Q: Does prompt caching affect output quality?

No. The model produces mathematically identical outputs whether the KV cache was freshly computed or loaded from cache. Caching does not change the computation - it just avoids redoing computation that has already been done. The model does not know whether its KV cache came from a fresh prefill or a cache load.

Interview questions

Q: Your LLM application processes 50,000 requests/day with a 3000-token system prompt. Calculate the cost savings from prompt caching and identify any architectural changes needed.

Without caching: 50,000 × 3,000 = 150M input tokens/day just for the system prompt. At $3/M = $450/day. With caching (90% hit rate, cached at 10% price): 5,000 requests × $3/M × 3K = $45 (cold) + 45,000 × $0.30/M × 3K = $40.50 (cached) = $85.50/day. Saving: ~$365/day or $133K/year. Architectural changes: ensure the system prompt is positioned first in every request (before any dynamic content), use consistent prompt templates without per-request variations, and implement cache warmup on deployment to avoid cold-start costs during traffic spikes.

Q: You are serving 100 different customers, each with slightly different system prompts (company name, product details, tone preferences). How do you maximize cache hit rates?

Restructure prompts into shared and customer-specific sections: [Large shared system prompt with common instructions][Small customer-specific section][User query]. The large shared section (90% of tokens) gets cached across all customers. Alternatively, templatize: use a single system prompt with slot variables filled from a config, and move customer-specific context to a separate message after the system prompt. If the providers support it, use explicit cache breakpoints to cache the shared portion independently. Evaluate whether the per-customer differences truly need to be in the system prompt or can be in the user message.

Q: Compare prompt caching to fine-tuning as cost optimization strategies. When would you choose each?

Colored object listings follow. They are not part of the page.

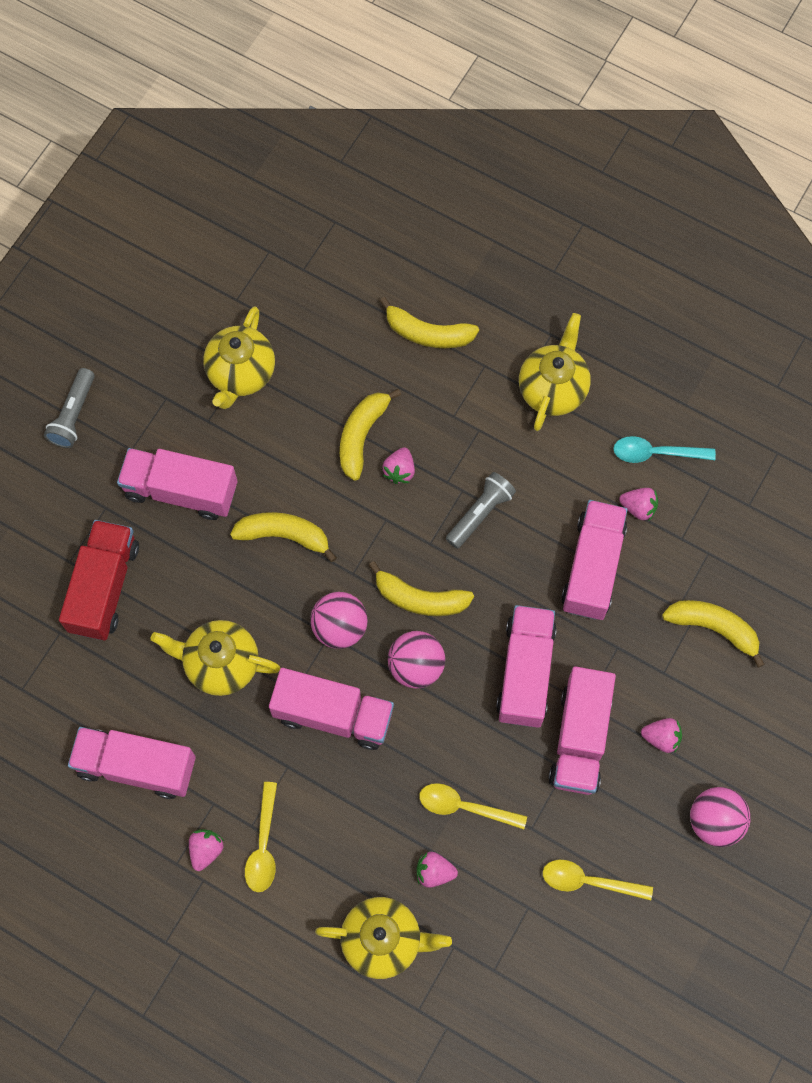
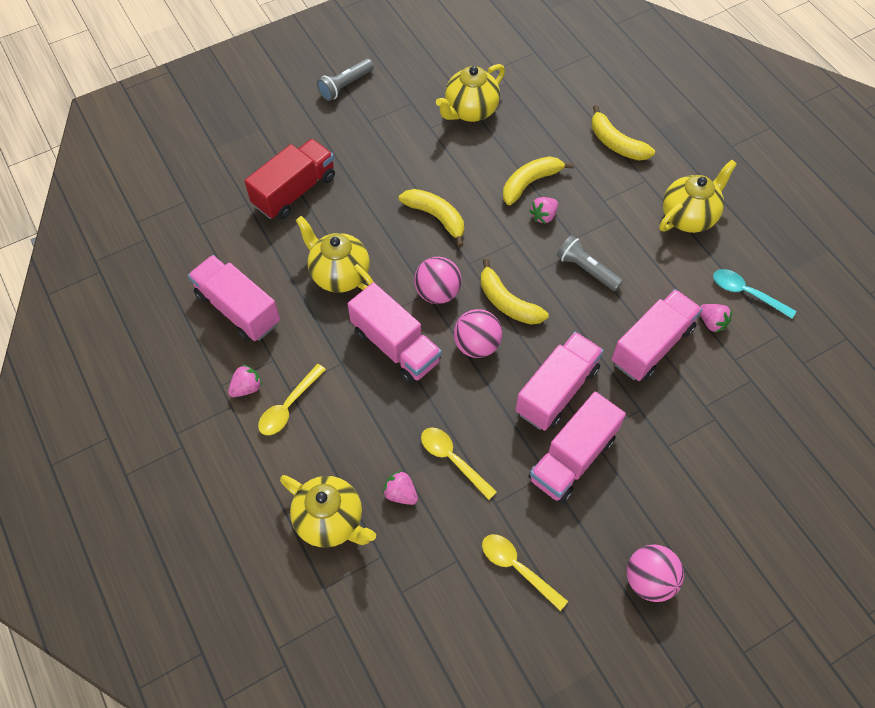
camera: 30 degrees right, 10 degrees down
(181, 491) = (384, 159): pink truck -> none
(480, 513) = (586, 269): grey flashlight -> grey flashlight turned 120 degrees counterclockwise
(661, 737) = (639, 493): pink strawberry -> none
(713, 628) = (727, 435): yellow banana -> none

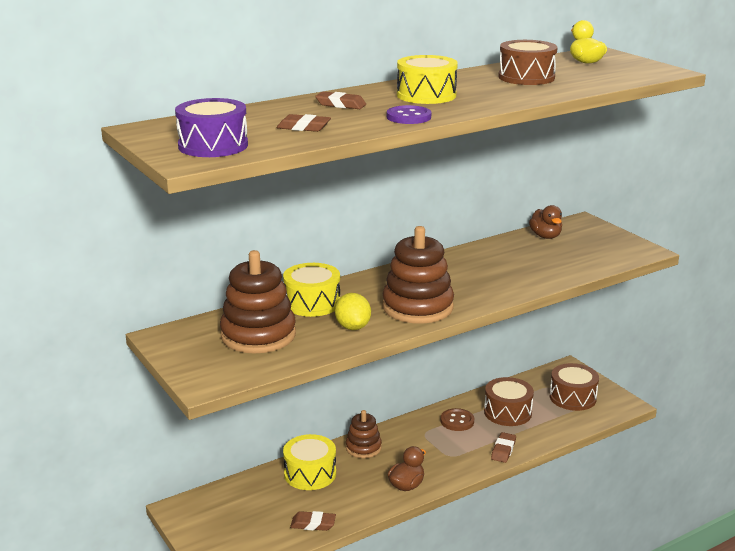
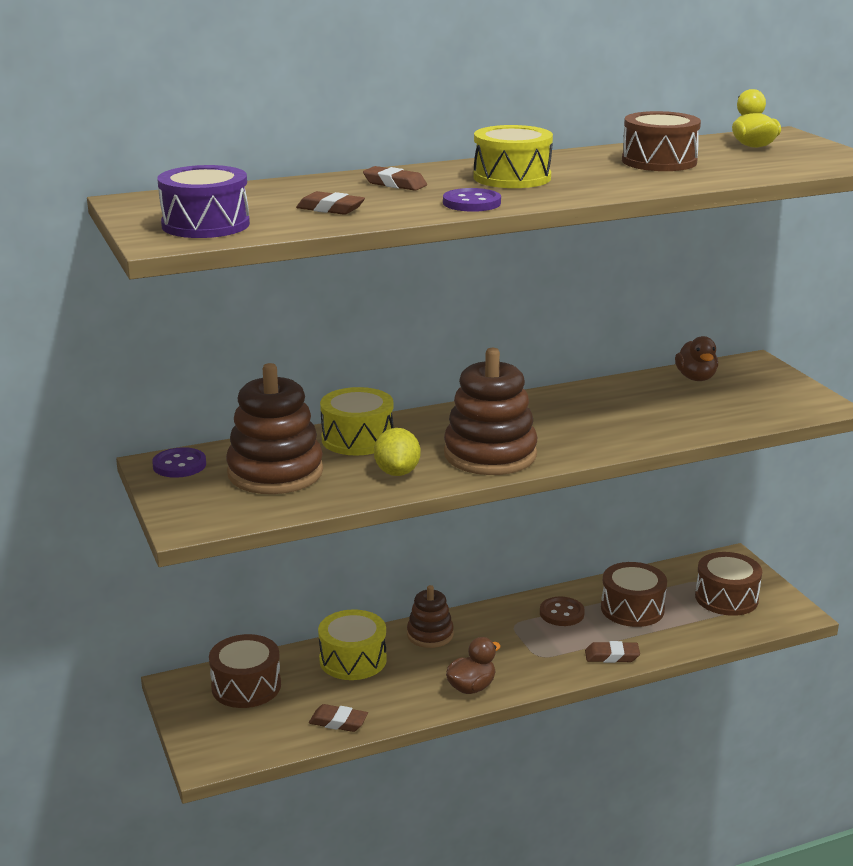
camera: 10 degrees right, 0 degrees up
(179, 335) = (179, 465): none -> purple button
(232, 504) = (246, 686): none -> brown drum
(503, 450) = (612, 656): brown eraser -> brown eraser turned 60 degrees clockwise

Prompt caching: reduces per-request cost of processing long static prompts. Best when you have a large system prompt or many few-shot examples that repeat across requests. Maintains full flexibility - change the prompt instantly. Fine-tuning: encodes knowledge and behavior into model weights, eliminating the need for long prompts entirely. Best when you have stable, well-understood behavior that rarely changes and high volume (thousands of daily requests). Fine-tuning reduces both input tokens (shorter prompts needed) and output tokens (model learns concise response patterns). Choose caching when you need flexibility and fast iteration. Choose fine-tuning when behavior is stable and you need maximum cost/latency reduction at scale. Many production systems use both: fine-tuned model + cached residual system prompt.